§ Exercise details: Give as output the line that contains "Satgas TMMD Bersama Warga", followed by every remaining line of the entries, unchanged and with nothing added.
============================================================
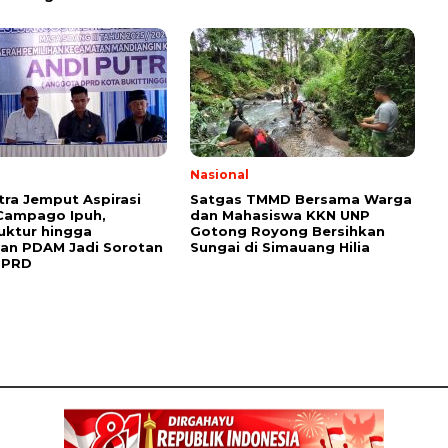
l
Nasional
tra Jemput Aspirasi
Satgas TMMD Bersama Warga
Campago Ipuh,
dan Mahasiswa KKN UNP
ruktur hingga
Gotong Royong Bersihkan
an PDAM Jadi Sorotan
Sungai di Simauang Hilia
DPRD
============================================================
§ Your response:
Satgas TMMD Bersama Warga
Campago Ipuh,
dan Mahasiswa KKN UNP
ruktur hingga
Gotong Royong Bersihkan
an PDAM Jadi Sorotan
Sungai di Simauang Hilia
DPRD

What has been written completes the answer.